━━━ EXCERPTED RECORDS

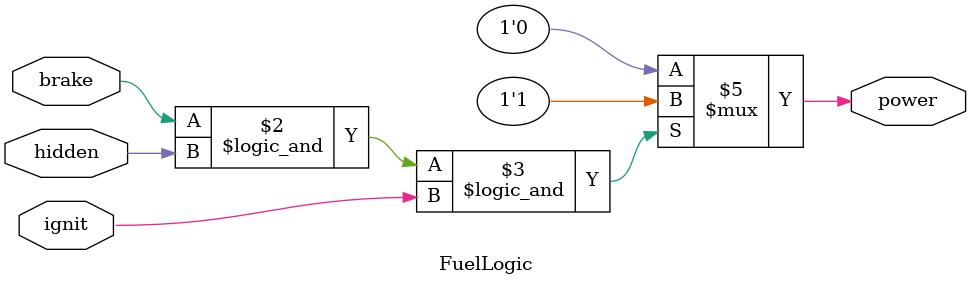
<source format=v>
`timescale 1ns / 1ps
module FuelLogic(
    input brake,
    input hidden,
    input ignit,
    output reg power
    );

	always @(*) begin
		
		if (brake && hidden && ignit)
			power<=1;
		else
			power<=0;		
		
	/*	if (~ignit) 
			power<=0;
		else if (brake && hidden)
			power<=1;
		else
			power<=0;
*/
	end

endmodule

</source>
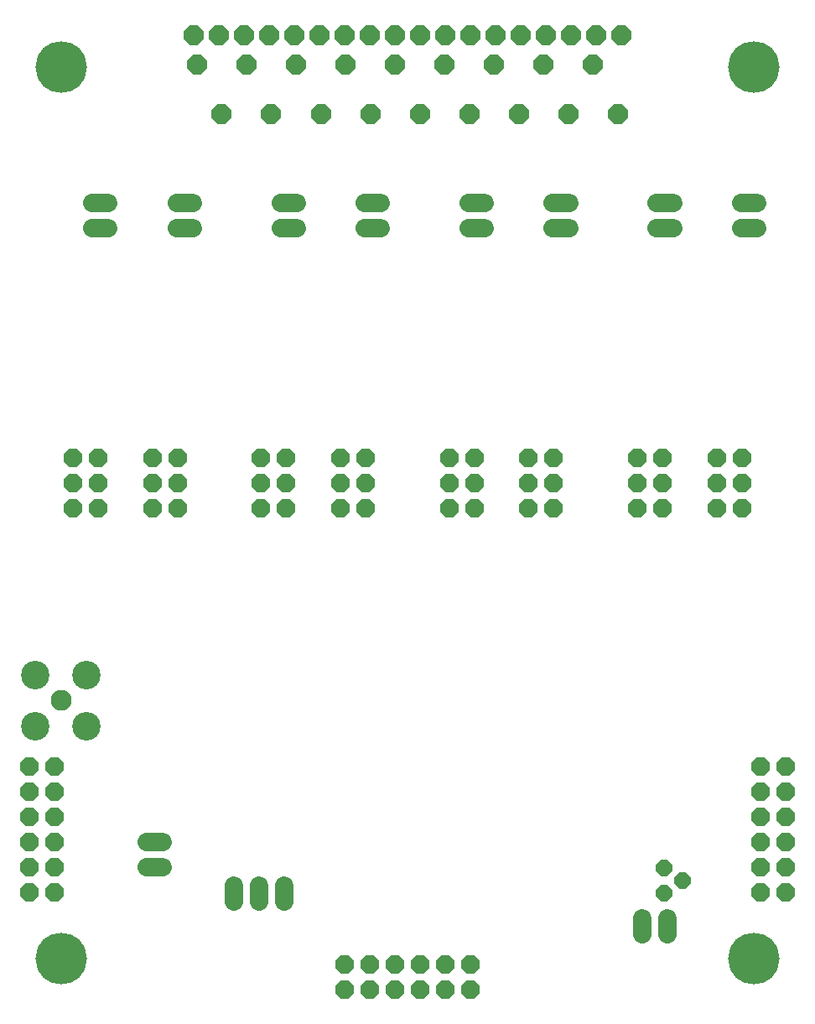
<source format=gbr>
G04 EAGLE Gerber RS-274X export*
G75*
%MOMM*%
%FSLAX34Y34*%
%LPD*%
%INSoldermask Bottom*%
%IPPOS*%
%AMOC8*
5,1,8,0,0,1.08239X$1,22.5*%
G01*
%ADD10C,5.203200*%
%ADD11P,1.979475X8X292.500000*%
%ADD12P,1.979475X8X112.500000*%
%ADD13C,1.828800*%
%ADD14P,2.144431X8X22.500000*%
%ADD15C,2.108200*%
%ADD16C,2.870200*%
%ADD17P,1.759533X8X292.500000*%
%ADD18P,1.979475X8X202.500000*%
%ADD19P,2.144431X8X112.500000*%


D10*
X50000Y50000D03*
X750000Y50000D03*
X750000Y950000D03*
X50000Y950000D03*
D11*
X781900Y243500D03*
X781900Y218100D03*
X781900Y192700D03*
X781900Y167300D03*
X781900Y141900D03*
X781900Y116500D03*
X756500Y243500D03*
X756500Y218100D03*
X756500Y192700D03*
X756500Y167300D03*
X756500Y141900D03*
X756500Y116500D03*
D12*
X18100Y116500D03*
X18100Y141900D03*
X18100Y167300D03*
X18100Y192700D03*
X18100Y218100D03*
X18100Y243500D03*
X43500Y116500D03*
X43500Y141900D03*
X43500Y167300D03*
X43500Y192700D03*
X43500Y218100D03*
X43500Y243500D03*
D13*
X81872Y812700D02*
X98128Y812700D01*
X98128Y787300D02*
X81872Y787300D01*
X166872Y812700D02*
X183128Y812700D01*
X183128Y787300D02*
X166872Y787300D01*
D12*
X87700Y504600D03*
X62300Y504600D03*
X87700Y530000D03*
X62300Y530000D03*
X87700Y555400D03*
X62300Y555400D03*
X167700Y504600D03*
X142300Y504600D03*
X167700Y530000D03*
X142300Y530000D03*
X167700Y555400D03*
X142300Y555400D03*
D13*
X271872Y812700D02*
X288128Y812700D01*
X288128Y787300D02*
X271872Y787300D01*
X356872Y812700D02*
X373128Y812700D01*
X373128Y787300D02*
X356872Y787300D01*
D12*
X277700Y504600D03*
X252300Y504600D03*
X277700Y530000D03*
X252300Y530000D03*
X277700Y555400D03*
X252300Y555400D03*
X357700Y504600D03*
X332300Y504600D03*
X357700Y530000D03*
X332300Y530000D03*
X357700Y555400D03*
X332300Y555400D03*
D13*
X461872Y812700D02*
X478128Y812700D01*
X478128Y787300D02*
X461872Y787300D01*
X546872Y812700D02*
X563128Y812700D01*
X563128Y787300D02*
X546872Y787300D01*
D12*
X467700Y504600D03*
X442300Y504600D03*
X467700Y530000D03*
X442300Y530000D03*
X467700Y555400D03*
X442300Y555400D03*
X547700Y504600D03*
X522300Y504600D03*
X547700Y530000D03*
X522300Y530000D03*
X547700Y555400D03*
X522300Y555400D03*
D13*
X651872Y812700D02*
X668128Y812700D01*
X668128Y787300D02*
X651872Y787300D01*
X736872Y812700D02*
X753128Y812700D01*
X753128Y787300D02*
X736872Y787300D01*
D12*
X657700Y504600D03*
X632300Y504600D03*
X657700Y530000D03*
X632300Y530000D03*
X657700Y555400D03*
X632300Y555400D03*
X737700Y504600D03*
X712300Y504600D03*
X737700Y530000D03*
X712300Y530000D03*
X737700Y555400D03*
X712300Y555400D03*
D14*
X612500Y902500D03*
X587500Y952500D03*
X562500Y902500D03*
X537500Y952500D03*
X512500Y902500D03*
X487500Y952500D03*
X462500Y902500D03*
X437500Y952500D03*
X412500Y902500D03*
X387500Y952500D03*
X362500Y902500D03*
X337500Y952500D03*
X312500Y902500D03*
X287500Y952500D03*
X262500Y902500D03*
X237500Y952500D03*
X212500Y902500D03*
X187500Y952500D03*
D13*
X153128Y167700D02*
X136872Y167700D01*
X136872Y142300D02*
X153128Y142300D01*
X224600Y123128D02*
X224600Y106872D01*
X250000Y106872D02*
X250000Y123128D01*
X275400Y123128D02*
X275400Y106872D01*
D15*
X50000Y310000D03*
D16*
X24501Y284501D03*
X24501Y335499D03*
X75499Y335499D03*
X75499Y284501D03*
D17*
X658750Y141450D03*
X677800Y128750D03*
X658750Y116050D03*
D18*
X463500Y18100D03*
X438100Y18100D03*
X412700Y18100D03*
X387300Y18100D03*
X361900Y18100D03*
X336500Y18100D03*
X463500Y43500D03*
X438100Y43500D03*
X412700Y43500D03*
X387300Y43500D03*
X361900Y43500D03*
X336500Y43500D03*
D19*
X184100Y981900D03*
X209500Y981900D03*
X234900Y981900D03*
X260300Y981900D03*
X285700Y981900D03*
X311100Y981900D03*
X336500Y981900D03*
X361900Y981900D03*
X387300Y981900D03*
X412700Y981900D03*
X438100Y981900D03*
X463500Y981900D03*
X488900Y981900D03*
X514300Y981900D03*
X539700Y981900D03*
X565100Y981900D03*
X590500Y981900D03*
X615900Y981900D03*
D13*
X637300Y90628D02*
X637300Y74372D01*
X662700Y74372D02*
X662700Y90628D01*
M02*

</source>
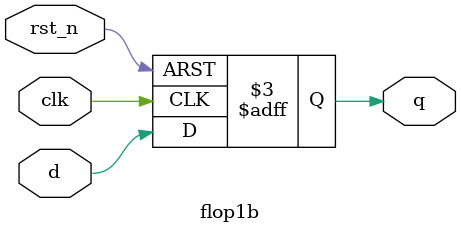
<source format=v>
module flop1b(q, d, clk, rst_n);
  input d;
  input clk, rst_n;
  output reg q;

  always @(posedge clk, negedge rst_n) begin
    if(~rst_n) begin
      q <= 1'b0;
    end
    else begin
      q <= d;
    end
  end
endmodule

</source>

━━━━━━

*JOB ITEM:* In the data above, retype exactly and only the lines between the one holding "X356872Y787300D01*" and the one holding "X412500Y902500D03*", inclusive.

*SOLUTION FOR THIS PROBLEM:*
X356872Y787300D01*
D12*
X277700Y504600D03*
X252300Y504600D03*
X277700Y530000D03*
X252300Y530000D03*
X277700Y555400D03*
X252300Y555400D03*
X357700Y504600D03*
X332300Y504600D03*
X357700Y530000D03*
X332300Y530000D03*
X357700Y555400D03*
X332300Y555400D03*
D13*
X461872Y812700D02*
X478128Y812700D01*
X478128Y787300D02*
X461872Y787300D01*
X546872Y812700D02*
X563128Y812700D01*
X563128Y787300D02*
X546872Y787300D01*
D12*
X467700Y504600D03*
X442300Y504600D03*
X467700Y530000D03*
X442300Y530000D03*
X467700Y555400D03*
X442300Y555400D03*
X547700Y504600D03*
X522300Y504600D03*
X547700Y530000D03*
X522300Y530000D03*
X547700Y555400D03*
X522300Y555400D03*
D13*
X651872Y812700D02*
X668128Y812700D01*
X668128Y787300D02*
X651872Y787300D01*
X736872Y812700D02*
X753128Y812700D01*
X753128Y787300D02*
X736872Y787300D01*
D12*
X657700Y504600D03*
X632300Y504600D03*
X657700Y530000D03*
X632300Y530000D03*
X657700Y555400D03*
X632300Y555400D03*
X737700Y504600D03*
X712300Y504600D03*
X737700Y530000D03*
X712300Y530000D03*
X737700Y555400D03*
X712300Y555400D03*
D14*
X612500Y902500D03*
X587500Y952500D03*
X562500Y902500D03*
X537500Y952500D03*
X512500Y902500D03*
X487500Y952500D03*
X462500Y902500D03*
X437500Y952500D03*
X412500Y902500D03*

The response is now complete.